Forward-looking statements involve inherent risks and uncertainties, and important factors could cause actual results to differ materially from those anticipated. A reversal or slowing of the current economic recovery or another severe contraction could adversely affect U.S. Bancorp’s revenues and the values of its assets and liabilities. Global financial markets could experience a recurrence of significant turbulence, which could reduce the availability of funding to certain financial institutions and lead to a tightening of credit, a reduction of business activity, and increased market volatility. Stress in the commercial real estate markets, as well as a downturn in the residential real estate markets could cause credit losses and deterioration in asset values. In addition, U.S. Bancorp’s business and financial performance is likely to be negatively impacted by recently enacted and future legislation and regulation. U.S. Bancorp’s results could also be adversely affected by deterioration in general business and economic conditions; changes in interest rates; deterioration in the credit quality of its loan portfolios or in the value of the collateral securing those loans; deterioration in the value of securities held in its investment securities portfolio; legal and regulatory developments; increased competition from both banks and non-banks; changes in customer behavior and preferences; breaches in data security; effects of mergers and acquisitions and related integration; effects of critical accounting policies and judgments; and management’s ability to effectively manage credit risk, residual value risk, market risk, operational risk, compliance risk, strategic risk, interest rate risk, liquidity risk and reputational risk.

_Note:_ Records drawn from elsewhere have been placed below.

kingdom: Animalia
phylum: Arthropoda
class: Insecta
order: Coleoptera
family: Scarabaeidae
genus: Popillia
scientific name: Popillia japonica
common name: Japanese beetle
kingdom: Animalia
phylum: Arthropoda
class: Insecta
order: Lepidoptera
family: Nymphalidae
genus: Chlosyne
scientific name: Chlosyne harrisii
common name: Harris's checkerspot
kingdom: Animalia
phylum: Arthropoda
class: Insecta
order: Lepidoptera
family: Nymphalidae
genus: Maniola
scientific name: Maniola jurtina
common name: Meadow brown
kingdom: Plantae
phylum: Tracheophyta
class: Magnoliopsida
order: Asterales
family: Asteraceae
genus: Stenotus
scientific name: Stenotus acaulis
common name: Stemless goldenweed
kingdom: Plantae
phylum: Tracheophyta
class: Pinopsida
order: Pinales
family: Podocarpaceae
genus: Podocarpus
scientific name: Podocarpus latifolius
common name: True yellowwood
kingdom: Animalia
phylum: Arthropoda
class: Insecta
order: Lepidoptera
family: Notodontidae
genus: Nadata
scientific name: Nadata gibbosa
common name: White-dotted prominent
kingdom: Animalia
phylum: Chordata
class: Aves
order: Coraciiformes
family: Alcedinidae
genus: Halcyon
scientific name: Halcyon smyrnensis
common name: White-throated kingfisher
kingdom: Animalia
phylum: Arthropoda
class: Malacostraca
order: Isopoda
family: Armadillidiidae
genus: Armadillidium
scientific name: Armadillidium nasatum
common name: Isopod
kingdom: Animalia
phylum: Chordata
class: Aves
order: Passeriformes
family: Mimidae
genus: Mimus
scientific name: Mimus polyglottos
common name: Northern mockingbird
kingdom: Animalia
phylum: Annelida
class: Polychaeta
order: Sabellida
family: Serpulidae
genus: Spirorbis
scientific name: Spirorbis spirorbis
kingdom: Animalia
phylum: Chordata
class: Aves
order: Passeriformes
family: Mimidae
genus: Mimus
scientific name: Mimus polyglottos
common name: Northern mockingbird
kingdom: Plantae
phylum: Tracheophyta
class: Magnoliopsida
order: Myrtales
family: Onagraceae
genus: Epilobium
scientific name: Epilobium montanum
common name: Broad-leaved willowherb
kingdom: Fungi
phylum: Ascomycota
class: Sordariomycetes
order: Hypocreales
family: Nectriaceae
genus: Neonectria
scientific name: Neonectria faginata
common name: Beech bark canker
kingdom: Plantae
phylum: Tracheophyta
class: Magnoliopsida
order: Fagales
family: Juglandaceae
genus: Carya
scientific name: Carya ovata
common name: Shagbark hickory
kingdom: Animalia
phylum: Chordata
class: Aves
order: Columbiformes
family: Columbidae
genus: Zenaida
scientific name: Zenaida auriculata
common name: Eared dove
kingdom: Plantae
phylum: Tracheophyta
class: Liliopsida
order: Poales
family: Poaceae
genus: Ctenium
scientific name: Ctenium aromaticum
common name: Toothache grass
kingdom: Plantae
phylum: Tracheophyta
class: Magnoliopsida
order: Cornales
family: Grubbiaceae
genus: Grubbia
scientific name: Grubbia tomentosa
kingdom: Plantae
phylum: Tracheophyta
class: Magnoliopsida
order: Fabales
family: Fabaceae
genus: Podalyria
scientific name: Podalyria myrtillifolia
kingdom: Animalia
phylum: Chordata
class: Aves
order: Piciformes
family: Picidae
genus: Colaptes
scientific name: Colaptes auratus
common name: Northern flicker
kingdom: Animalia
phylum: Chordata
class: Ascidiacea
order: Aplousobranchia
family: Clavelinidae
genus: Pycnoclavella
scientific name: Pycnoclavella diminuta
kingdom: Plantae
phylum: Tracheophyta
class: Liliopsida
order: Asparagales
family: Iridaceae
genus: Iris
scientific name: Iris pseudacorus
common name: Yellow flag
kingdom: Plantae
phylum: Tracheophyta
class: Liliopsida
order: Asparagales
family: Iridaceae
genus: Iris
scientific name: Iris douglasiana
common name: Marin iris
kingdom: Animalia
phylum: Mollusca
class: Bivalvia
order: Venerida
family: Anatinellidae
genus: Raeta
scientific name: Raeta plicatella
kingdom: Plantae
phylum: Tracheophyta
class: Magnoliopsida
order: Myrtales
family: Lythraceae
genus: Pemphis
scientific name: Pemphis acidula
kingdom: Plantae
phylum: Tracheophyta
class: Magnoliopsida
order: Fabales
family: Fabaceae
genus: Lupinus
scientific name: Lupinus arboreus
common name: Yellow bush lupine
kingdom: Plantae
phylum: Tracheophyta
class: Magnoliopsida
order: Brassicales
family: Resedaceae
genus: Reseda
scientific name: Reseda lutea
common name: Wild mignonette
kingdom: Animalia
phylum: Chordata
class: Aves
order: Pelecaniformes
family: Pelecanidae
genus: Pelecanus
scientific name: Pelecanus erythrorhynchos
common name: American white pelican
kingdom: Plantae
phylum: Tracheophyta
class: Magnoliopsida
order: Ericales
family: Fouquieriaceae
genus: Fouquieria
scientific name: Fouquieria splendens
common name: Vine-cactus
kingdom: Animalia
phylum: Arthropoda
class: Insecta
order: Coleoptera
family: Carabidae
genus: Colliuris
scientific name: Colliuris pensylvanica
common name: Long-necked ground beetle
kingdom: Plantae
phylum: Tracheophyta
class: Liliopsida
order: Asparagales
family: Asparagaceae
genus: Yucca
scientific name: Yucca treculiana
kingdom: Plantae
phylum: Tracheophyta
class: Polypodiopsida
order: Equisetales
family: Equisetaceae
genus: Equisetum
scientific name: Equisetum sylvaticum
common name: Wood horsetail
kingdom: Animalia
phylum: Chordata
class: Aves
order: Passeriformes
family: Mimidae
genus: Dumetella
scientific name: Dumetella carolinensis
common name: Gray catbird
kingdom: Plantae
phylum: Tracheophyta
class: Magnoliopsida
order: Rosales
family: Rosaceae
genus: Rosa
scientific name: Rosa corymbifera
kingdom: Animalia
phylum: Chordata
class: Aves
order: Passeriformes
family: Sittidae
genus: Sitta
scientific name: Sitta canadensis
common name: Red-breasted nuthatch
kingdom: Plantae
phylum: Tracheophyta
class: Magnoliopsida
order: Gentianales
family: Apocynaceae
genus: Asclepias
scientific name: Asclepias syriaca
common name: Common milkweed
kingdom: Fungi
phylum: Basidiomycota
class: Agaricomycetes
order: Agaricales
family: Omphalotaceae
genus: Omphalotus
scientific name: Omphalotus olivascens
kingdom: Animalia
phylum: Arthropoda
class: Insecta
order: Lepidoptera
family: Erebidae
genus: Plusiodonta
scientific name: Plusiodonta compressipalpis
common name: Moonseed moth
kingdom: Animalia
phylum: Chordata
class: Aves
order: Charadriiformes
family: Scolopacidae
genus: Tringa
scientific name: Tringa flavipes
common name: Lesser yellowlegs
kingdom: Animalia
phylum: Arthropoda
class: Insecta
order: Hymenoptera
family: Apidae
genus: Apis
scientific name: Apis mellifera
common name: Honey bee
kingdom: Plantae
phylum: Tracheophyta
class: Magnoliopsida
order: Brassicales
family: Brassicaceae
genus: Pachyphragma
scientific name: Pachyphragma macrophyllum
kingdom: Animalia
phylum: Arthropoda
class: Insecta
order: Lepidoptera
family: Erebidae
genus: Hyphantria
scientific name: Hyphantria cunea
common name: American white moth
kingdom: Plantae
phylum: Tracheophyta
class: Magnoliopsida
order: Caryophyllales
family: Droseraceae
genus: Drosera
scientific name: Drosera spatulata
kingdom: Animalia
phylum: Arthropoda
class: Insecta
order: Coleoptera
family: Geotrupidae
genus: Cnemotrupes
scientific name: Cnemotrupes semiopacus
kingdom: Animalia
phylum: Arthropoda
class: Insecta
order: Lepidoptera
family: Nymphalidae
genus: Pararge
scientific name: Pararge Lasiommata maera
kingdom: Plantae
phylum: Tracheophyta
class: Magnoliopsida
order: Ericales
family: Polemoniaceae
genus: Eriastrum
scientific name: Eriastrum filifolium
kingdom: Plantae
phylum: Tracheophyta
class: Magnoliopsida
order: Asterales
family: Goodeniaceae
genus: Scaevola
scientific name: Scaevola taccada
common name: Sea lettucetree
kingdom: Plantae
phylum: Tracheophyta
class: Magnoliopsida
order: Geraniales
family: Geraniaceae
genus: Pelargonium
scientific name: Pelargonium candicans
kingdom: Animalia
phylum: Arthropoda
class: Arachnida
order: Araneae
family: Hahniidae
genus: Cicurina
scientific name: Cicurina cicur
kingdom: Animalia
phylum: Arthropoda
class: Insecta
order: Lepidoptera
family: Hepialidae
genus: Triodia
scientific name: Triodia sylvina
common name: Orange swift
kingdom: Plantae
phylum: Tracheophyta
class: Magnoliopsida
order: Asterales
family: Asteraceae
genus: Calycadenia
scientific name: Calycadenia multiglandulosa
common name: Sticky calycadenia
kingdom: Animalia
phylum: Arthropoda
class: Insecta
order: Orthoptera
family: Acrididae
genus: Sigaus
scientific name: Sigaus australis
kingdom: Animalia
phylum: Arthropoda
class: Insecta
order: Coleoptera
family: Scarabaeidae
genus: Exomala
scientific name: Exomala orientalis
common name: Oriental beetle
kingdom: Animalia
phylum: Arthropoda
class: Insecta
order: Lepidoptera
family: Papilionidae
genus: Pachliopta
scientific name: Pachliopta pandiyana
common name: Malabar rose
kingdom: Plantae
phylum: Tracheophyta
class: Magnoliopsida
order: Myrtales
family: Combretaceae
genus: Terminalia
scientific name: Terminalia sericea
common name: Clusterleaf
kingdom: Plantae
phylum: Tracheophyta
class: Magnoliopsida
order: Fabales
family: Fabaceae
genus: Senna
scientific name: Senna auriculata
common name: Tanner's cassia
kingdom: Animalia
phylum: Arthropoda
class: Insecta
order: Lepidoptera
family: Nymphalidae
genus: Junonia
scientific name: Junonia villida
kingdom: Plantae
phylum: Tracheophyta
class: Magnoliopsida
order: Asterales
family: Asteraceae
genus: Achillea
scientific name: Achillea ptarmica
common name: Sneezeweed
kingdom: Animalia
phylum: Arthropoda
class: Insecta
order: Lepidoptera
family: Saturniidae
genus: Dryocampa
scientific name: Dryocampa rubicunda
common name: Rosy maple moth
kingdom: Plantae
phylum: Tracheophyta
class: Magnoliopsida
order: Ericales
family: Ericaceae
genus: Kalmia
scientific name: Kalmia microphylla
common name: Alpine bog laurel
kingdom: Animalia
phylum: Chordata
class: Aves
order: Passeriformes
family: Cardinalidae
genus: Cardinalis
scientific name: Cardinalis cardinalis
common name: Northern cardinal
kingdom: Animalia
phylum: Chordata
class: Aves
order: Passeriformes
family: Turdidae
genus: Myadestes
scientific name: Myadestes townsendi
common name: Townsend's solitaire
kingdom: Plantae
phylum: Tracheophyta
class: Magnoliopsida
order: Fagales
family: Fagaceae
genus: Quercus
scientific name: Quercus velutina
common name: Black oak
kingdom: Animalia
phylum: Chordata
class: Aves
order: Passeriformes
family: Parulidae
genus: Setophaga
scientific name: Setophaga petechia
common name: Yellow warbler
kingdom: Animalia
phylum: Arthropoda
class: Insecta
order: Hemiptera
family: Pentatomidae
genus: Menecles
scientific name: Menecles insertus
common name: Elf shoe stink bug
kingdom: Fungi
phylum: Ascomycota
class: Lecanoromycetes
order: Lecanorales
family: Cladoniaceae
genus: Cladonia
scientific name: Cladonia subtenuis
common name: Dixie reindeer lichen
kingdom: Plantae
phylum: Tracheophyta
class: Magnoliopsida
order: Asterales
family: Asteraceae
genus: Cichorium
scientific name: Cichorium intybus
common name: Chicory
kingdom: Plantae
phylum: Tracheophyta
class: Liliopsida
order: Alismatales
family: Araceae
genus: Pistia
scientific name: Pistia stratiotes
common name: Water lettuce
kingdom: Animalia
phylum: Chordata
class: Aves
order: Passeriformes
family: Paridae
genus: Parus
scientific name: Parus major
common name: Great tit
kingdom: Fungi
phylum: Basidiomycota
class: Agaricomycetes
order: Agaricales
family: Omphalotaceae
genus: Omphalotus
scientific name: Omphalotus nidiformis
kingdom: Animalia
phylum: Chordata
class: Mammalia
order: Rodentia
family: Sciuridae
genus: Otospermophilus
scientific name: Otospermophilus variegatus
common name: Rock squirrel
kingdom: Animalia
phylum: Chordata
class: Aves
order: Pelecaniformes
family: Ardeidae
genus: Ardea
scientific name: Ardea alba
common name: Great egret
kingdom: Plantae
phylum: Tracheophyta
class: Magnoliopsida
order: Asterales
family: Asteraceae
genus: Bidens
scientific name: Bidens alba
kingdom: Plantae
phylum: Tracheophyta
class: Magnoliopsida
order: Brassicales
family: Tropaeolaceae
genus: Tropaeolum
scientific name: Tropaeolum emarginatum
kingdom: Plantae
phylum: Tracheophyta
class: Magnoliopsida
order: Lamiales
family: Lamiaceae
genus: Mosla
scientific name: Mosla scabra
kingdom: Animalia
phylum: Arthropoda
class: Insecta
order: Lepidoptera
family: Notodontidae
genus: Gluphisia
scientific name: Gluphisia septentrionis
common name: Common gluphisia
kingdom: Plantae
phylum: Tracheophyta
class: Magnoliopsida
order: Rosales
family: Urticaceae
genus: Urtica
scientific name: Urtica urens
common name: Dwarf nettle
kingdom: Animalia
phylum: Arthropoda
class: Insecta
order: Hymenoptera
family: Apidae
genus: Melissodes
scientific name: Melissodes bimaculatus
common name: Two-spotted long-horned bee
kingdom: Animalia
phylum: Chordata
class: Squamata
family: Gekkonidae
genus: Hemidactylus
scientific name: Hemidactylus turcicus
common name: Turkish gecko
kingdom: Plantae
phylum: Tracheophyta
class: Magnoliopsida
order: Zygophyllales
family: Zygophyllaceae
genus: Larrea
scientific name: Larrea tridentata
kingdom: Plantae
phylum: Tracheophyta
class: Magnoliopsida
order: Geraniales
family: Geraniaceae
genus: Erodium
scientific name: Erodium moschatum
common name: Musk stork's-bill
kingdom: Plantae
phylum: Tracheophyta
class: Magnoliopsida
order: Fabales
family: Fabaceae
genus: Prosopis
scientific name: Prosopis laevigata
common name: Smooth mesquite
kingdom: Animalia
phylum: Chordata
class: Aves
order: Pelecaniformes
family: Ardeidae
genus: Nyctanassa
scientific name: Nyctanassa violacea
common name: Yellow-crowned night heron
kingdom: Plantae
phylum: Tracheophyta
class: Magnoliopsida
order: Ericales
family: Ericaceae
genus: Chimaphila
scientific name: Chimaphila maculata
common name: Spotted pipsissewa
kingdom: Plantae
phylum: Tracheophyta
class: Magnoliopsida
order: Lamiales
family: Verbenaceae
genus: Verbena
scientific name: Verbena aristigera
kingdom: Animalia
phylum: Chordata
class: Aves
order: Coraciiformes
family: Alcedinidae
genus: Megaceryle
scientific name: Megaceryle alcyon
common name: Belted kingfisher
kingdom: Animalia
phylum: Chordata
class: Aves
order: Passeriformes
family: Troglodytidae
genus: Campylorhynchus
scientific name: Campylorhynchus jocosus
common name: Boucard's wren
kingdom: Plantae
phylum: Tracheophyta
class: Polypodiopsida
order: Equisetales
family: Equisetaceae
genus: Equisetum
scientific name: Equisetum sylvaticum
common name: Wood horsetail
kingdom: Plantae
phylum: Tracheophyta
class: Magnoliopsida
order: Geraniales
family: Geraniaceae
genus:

For discussion of these and other risks that may cause actual results to differ from expectations, refer to U.S. Bancorp’s Annual Report on Form 10-K for the year ended December 31, 2014, as amended, on file with the Securities and Exchange Commission, including the sections entitled “Risk Factors” and “Corporate Risk Profile” contained in Exhibit 13, and all subsequent filings with the Securities and Exchange Commission under Sections 13(a), 13(c), 14 or 15(d) of the Securities Exchange Act of 1934. However, factors other than these also could adversely affect U.S. Bancorp’s results, and the reader should not consider these factors to be a complete set of all potential risks or uncertainties. Forward-looking statements speak only as of the date hereof, and U.S. Bancorp undertakes no obligation to update them in light of new information or future events.